Texto selecionado:
A agricultura, via de regra, é uma atividade de alto risco; uma espécie de loteria. Se o clima for favorável e não incidir nenhuma nova praga ou doença sobre a lavoura, o agricultor relaxa e dorme tranquilo. Se não tiver essa sorte, ele amarga prejuízos de maior ou menor monta, a depender da intensidade da contrariedade climática ou mercadológica.

Já houve época no Brasil (anos 60 e 70), que o produtor era protegido contra os infortúnios da natureza e recebia pagamento pela produção não realizada em decorrência de perdas motivadas por desastres climáticos.

Partes do exercício:
A - Segundo o texto sobre o risco na agricultura, em que décadas o produtor brasileiro era protegido contra os infortúnios da natureza?
B - Imprima o trecho do texto sobre o risco na agricultura, começando em "A agricultura, via" e seguindo até "por desastres climáticos.".
C - Traduza para o inglês esta frase do texto sobre o risco na agricultura: "A agricultura, via de regra, é uma atividade de alto risco; uma espécie de loteria."

(Entradas salvas)
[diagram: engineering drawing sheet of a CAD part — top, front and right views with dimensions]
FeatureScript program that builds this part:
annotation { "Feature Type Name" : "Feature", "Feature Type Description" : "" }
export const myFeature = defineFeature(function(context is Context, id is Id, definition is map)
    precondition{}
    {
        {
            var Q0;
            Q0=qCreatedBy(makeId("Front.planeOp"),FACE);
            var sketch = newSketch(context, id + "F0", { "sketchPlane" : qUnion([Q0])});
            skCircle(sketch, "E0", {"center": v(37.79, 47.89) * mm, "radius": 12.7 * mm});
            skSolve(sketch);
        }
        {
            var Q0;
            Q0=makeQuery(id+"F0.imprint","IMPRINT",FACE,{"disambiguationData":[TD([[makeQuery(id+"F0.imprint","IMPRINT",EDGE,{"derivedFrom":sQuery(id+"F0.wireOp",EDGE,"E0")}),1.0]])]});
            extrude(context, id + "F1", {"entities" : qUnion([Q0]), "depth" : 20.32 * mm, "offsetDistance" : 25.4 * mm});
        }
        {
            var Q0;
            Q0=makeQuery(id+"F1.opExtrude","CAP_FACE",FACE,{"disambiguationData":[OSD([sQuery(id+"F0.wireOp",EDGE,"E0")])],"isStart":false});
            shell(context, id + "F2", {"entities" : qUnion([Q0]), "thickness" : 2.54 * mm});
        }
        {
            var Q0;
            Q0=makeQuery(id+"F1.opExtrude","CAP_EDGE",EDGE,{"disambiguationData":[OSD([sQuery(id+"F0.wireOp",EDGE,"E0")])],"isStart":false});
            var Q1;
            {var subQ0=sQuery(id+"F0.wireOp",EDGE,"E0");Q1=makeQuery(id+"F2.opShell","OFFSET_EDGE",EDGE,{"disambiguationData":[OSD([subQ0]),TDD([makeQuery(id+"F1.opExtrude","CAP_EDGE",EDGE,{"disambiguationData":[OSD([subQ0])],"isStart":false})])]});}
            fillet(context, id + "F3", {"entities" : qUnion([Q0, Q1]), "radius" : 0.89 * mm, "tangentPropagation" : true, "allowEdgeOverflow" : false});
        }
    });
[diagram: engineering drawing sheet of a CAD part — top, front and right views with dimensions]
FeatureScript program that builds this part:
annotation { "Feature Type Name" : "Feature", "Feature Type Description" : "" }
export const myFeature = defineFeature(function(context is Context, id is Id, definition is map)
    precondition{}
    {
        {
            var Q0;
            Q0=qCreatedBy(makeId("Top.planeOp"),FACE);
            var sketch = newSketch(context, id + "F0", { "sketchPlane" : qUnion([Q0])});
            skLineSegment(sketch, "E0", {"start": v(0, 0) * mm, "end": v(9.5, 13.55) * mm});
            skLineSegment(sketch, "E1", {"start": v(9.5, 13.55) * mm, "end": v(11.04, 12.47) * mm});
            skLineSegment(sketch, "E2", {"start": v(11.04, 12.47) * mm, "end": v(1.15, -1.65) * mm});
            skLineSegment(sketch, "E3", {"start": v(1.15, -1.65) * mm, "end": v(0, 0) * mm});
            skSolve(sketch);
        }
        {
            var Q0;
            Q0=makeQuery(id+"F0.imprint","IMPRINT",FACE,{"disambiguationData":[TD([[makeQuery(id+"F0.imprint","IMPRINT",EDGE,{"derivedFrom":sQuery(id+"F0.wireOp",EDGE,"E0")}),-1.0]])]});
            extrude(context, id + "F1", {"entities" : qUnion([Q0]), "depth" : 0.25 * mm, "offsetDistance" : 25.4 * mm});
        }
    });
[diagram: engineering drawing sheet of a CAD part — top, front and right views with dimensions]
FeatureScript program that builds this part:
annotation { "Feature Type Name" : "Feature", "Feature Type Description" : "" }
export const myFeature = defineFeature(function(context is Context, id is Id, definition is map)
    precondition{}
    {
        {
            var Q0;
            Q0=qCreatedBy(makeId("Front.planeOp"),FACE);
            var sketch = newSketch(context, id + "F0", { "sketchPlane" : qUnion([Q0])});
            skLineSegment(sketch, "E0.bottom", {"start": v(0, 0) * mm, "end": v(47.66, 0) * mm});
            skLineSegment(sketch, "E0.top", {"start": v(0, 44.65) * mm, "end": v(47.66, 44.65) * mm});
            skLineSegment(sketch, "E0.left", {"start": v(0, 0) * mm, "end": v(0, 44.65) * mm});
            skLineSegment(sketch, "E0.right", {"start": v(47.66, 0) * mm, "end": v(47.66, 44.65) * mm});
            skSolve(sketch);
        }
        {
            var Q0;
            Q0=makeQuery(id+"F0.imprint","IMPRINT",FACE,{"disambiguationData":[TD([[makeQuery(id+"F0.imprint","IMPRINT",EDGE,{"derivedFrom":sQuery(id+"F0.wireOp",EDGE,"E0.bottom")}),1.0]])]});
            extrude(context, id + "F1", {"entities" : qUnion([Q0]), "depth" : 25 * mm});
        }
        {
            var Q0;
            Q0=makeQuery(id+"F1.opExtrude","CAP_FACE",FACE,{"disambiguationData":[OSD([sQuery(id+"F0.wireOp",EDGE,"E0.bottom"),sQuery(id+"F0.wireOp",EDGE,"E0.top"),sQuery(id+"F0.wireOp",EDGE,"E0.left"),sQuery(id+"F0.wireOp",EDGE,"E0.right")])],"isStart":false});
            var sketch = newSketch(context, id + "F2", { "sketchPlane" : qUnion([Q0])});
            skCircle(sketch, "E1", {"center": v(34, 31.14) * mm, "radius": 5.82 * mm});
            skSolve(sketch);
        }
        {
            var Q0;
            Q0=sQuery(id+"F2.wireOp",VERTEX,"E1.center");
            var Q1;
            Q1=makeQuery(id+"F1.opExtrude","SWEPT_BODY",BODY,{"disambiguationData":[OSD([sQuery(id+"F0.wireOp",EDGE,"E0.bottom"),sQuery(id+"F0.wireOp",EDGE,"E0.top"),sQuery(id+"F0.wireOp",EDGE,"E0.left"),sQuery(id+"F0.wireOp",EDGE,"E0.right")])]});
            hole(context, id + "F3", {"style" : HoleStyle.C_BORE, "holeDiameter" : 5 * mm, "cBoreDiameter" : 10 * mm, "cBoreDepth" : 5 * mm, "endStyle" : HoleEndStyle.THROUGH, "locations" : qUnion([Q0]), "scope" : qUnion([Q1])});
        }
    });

Conjunto de respostas:
A - Nos anos 60 e 70.

B -
A agricultura, via de regra, é uma atividade de alto risco; uma espécie de loteria. Se o clima for favorável e não incidir nenhuma nova praga ou doença sobre a lavoura, o agricultor relaxa e dorme tranquilo. Se não tiver essa sorte, ele amarga prejuízos de maior ou menor monta, a depender da intensidade da contrariedade climática ou mercadológica.

Já houve época no Brasil (anos 60 e 70), que o produtor era protegido contra os infortúnios da natureza e recebia pagamento pela produção não realizada em decorrência de perdas motivadas por desastres climáticos.

C - Agriculture, as a rule, is a high-risk activity; a kind of lottery.